While I do not agree completely with Marx on his political teachings, there is definitely a degree of being correct in those descriptions. Because
there is alienation in the workplace between labor and management. And there is alienation between different laborers in how the holiday is
celebrated. And there is most certainly a separation between the citizens and the politicians in the US.
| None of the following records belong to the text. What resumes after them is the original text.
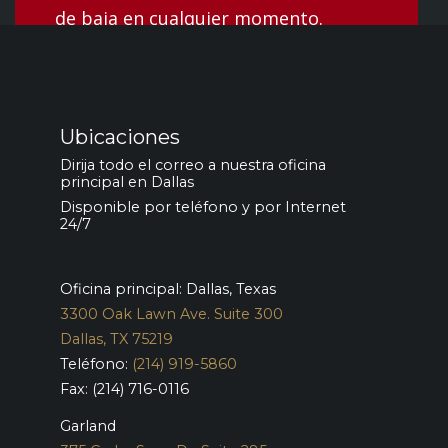
de baja en cualquier momento.
Ubicaciones
Dirija todo el correo a nuestra oficina
principal en Dallas
Disponible por teléfono y por Internet
24/7
Oficina principal: Dallas, Texas
3300 Oak Lawn Ave. Suite 300
Dallas, TX 75219
Teléfono:
(214) 919-5860
Fax: (214) 716-0116
Garland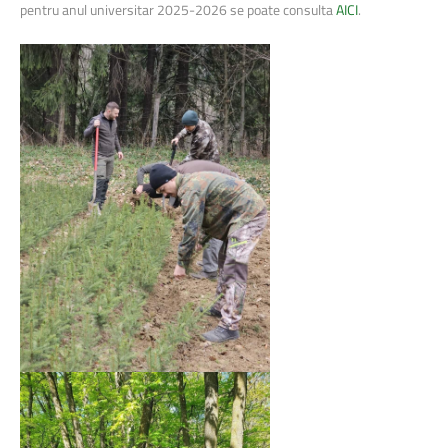
pentru anul universitar 2025-2026 se poate consulta
AICI
.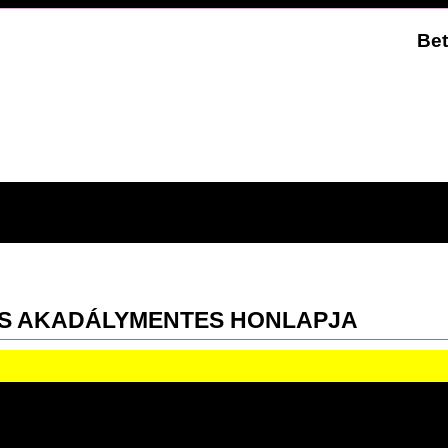
Bet
S AKADÁLYMENTES HONLAPJA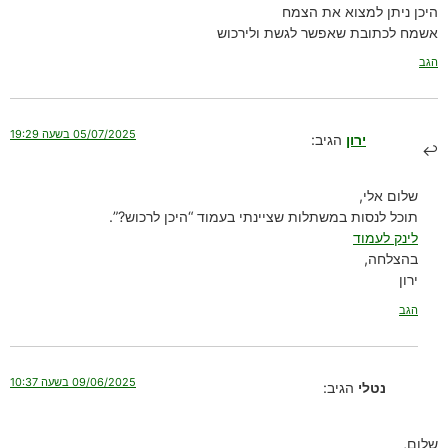
היכן ניתן למצוא את הצמח
אשמח לכתובת שאפשר לגשת ולירכוש
הגב
05/07/2025 בשעה 19:29
ירון
הגיב:
שלום אלי,
תוכל לנסות במשתלות שציינתי בעמוד “היכן לרכוש?”.
לינק לעמוד
בהצלחה,
ירון
הגב
09/06/2025 בשעה 10:37
נטלי
הגיב:
שלום,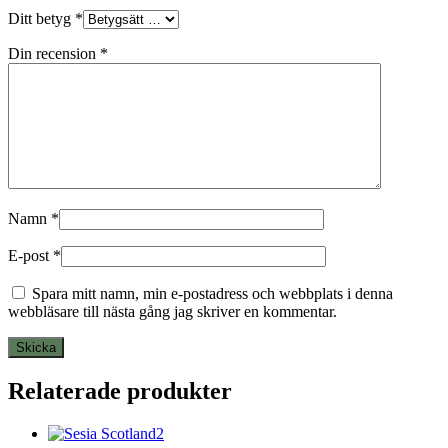
Ditt betyg
*
Din recension
*
Namn
*
E-post
*
Spara mitt namn, min e-postadress och webbplats i denna
webbläsare till nästa gång jag skriver en kommentar.
Relaterade produkter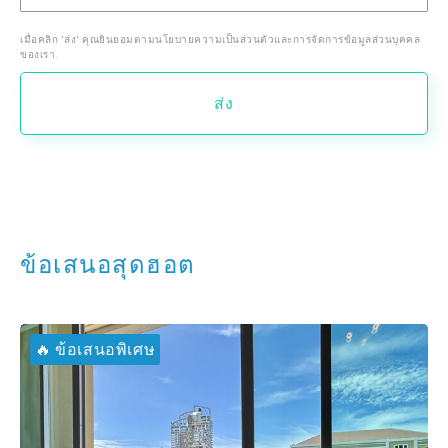
เมื่อคลิก 'ส่ง' คุณยินยอมตามนโยบายความเป็นส่วนตัวและการจัดการข้อมูลส่วนบุคคล
ของเรา.
ส่ง
ข้อเสนอสุดฮอต
🔥 ข้อเสนอพิเศษ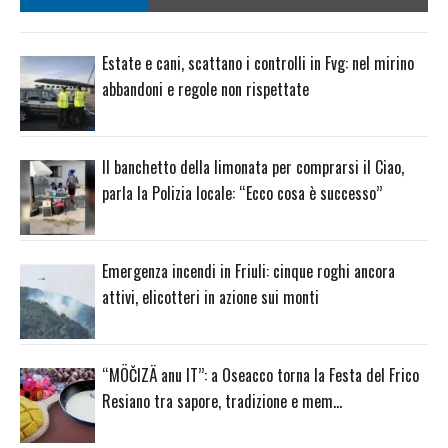
Estate e cani, scattano i controlli in Fvg: nel mirino
abbandoni e regole non rispettate
Il banchetto della limonata per comprarsi il Ciao,
parla la Polizia locale: “Ecco cosa è successo”
Emergenza incendi in Friuli: cinque roghi ancora
attivi, elicotteri in azione sui monti
“MÖČIZÄ anu IT”: a Oseacco torna la Festa del Frico
Resiano tra sapore, tradizione e mem…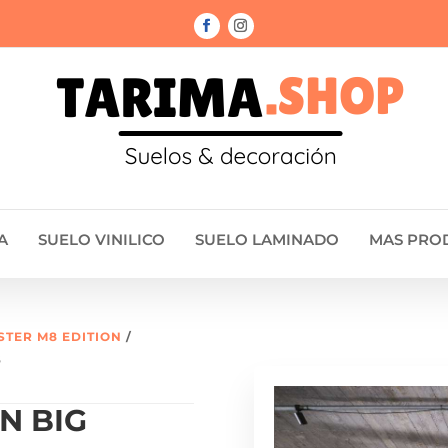
A
SUELO VINILICO
SUELO LAMINADO
MAS PRO
STER M8 EDITION
/
6
N BIG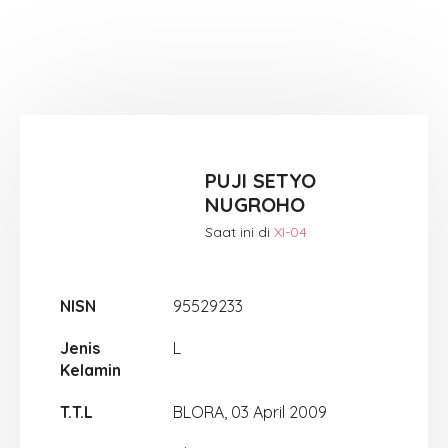
PUJI SETYO
NUGROHO
Saat ini di
XI-04
NISN
95529233
Jenis
L
Kelamin
T.T.L
BLORA, 03 April 2009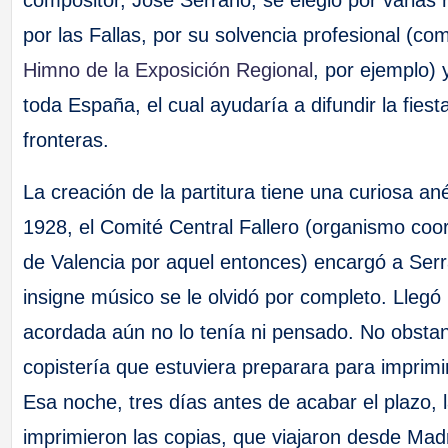
compositor, José Serrano, se elegió por varias
por las Fallas, por su solvencia profesional (c
Himno de la Exposición Regional
, por ejemplo) 
toda España, el cual ayudaría a difundir la fiest
fronteras.
La creación de la partitura tiene una curiosa a
1928, el Comité Central Fallero (organismo coor
de Valencia por aquel entonces) encargó a Serra
insigne músico se le olvidó por completo. Llegó
acordada aún no lo tenía ni pensado. No obstant
copistería que estuviera preparara para imprimi
Esa noche, tres días antes de acabar el plazo, 
imprimieron las copias, que viajaron desde Mad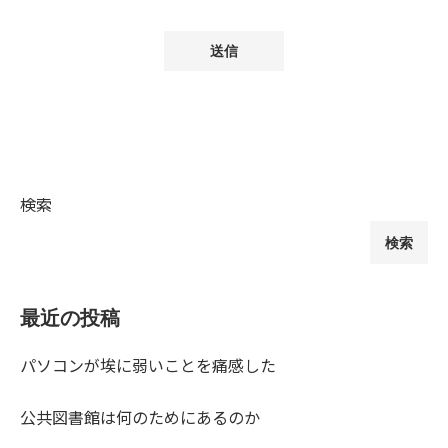
検索
検索
最近の投稿
パソコンが埃に弱いことを痛感した
公共図書館は何のためにあるのか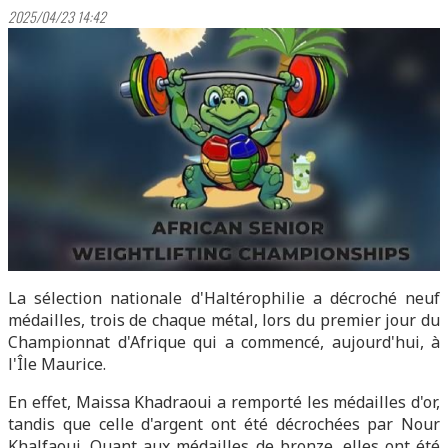
2025/04/23 14:42
La sélection nationale d'Haltérophilie a décroché neuf
médailles, trois de chaque métal, lors du premier jour du
Championnat d'Afrique qui a commencé, aujourd'hui, à
l'Île Maurice.
En effet, Maissa Khadraoui a remporté les médailles d'or,
tandis que celle d'argent ont été décrochées par Nour
Khalfaoui. Quant aux médailles de bronze, elles ont été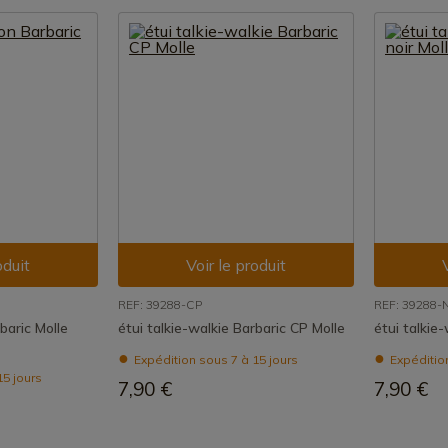
oduit
Voir le produit
REF: 39288-CP
REF: 39288-
baric Molle
étui talkie-walkie Barbaric CP Molle
étui talkie-
Expédition sous 7 à 15 jours
Expédition
15 jours
7,90 €
7,90 €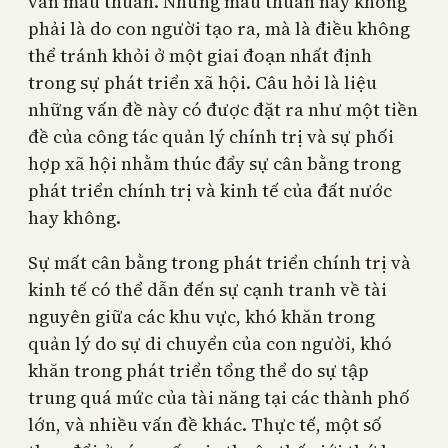
vàn mâu thuẫn. Những mâu thuẫn này không
phải là do con người tạo ra, mà là điều không
thể tránh khỏi ở một giai đoạn nhất định
trong sự phát triển xã hội. Câu hỏi là liệu
những vấn đề này có được đặt ra như một tiền
đề của công tác quản lý chính trị và sự phối
hợp xã hội nhằm thúc đẩy sự cân bằng trong
phát triển chính trị và kinh tế của đất nước
hay không.
Sự mất cân bằng trong phát triển chính trị và
kinh tế có thể dẫn đến sự cạnh tranh về tài
nguyên giữa các khu vực, khó khăn trong
quản lý do sự di chuyển của con người, khó
khăn trong phát triển tổng thể do sự tập
trung quá mức của tài năng tại các thành phố
lớn, và nhiều vấn đề khác. Thực tế, một số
Look at the people that have to work the holiday. With the exception of essential services of fire, police and medical care; the majority of those
that have to work are the low paid that could not afford the day off without pay. The majority of those that could afford an unpaid day off are the
ones that receive it as a paid Holiday.
As I pointed out but didn't specifically state, the ones being honored by the Holiday are the ones that could most likely afford to arm themselves
and create the civil unrest that both President Cleveland and the Congress at the time feared could happen. So as you celebrate the unofficial end
summer this Labor Day Weekend, take the time to realize that holiday really marks the end of something else: your ability to not communicate and
associate with your fellow workers in order to organize an economic (or another type of) revolt against those that wise to control you.